Ethics in LoR has some valuable benefits in terms of potentially integrating ethics into the Skills. Ethics though also has specific content ( there are some things you need to know e.g what are values, what is a trade off, who is a vulnerable user, how do you integrate ethics questions into processes, what is ethics) and this content is not necessarily linked to levels. At present there is often an over focus on ethics in data /privacy issues and but it an important issue in all areas of IT. I think ethics should then be explicitly addressed and adequately explained somewhere, perhaps in a skill?, and then clear guidance given and relevant adaptations to LoRs and other skills where specific points of clear integration occur. The use of some concrete case studies revealing the exact needs re ethics support from SFIA for users , where it happens, what is needed, what has / has not helped so far may help ( I'm aware this may already have been done but I have not yet seen anything this specific, clearly it could be anonymised) .

SFIA Updates Manager
Jan 26, 2021 09:55 AM

An approach I find useful when thinking about new skills in SFIA is to look at real-world jobs related to the domain in question. So in this case here's a job description for a Ethics and Compliance Manager.
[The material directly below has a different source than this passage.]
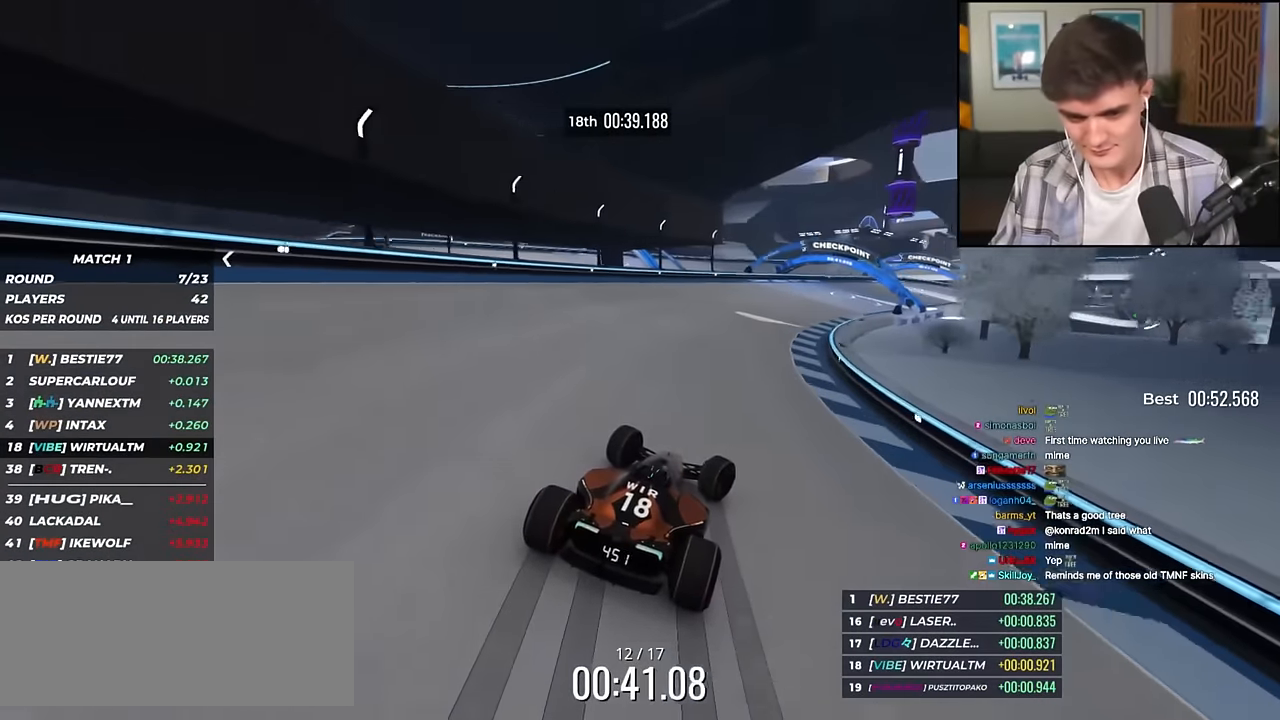
{"keys": ["right", "up"], "events": [[150, "right", "down"], [334, "right", "up"], [384, "right", "down"]]}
The link below contains the JD with some highlighted text of key responsibilities. We can see some skills in there - which relate to the original change request - which said "Review Governance and quality related skills for incorporation of ethics in to scope.". BURM, CORE, QUMG. QUAS

We could apply SFIA's "Specialist advice" skill

And potentially "Learning design and development" - but I suspect in practice the role would help a Learning specialist create the learning material by providing their expertise.

In the past - I worked on job design and role profile creation for a multinational Finance function they had similar jobs to the attached within their risk and compliance teams.

I haven't come across "ethics" related jobs in Technology teams.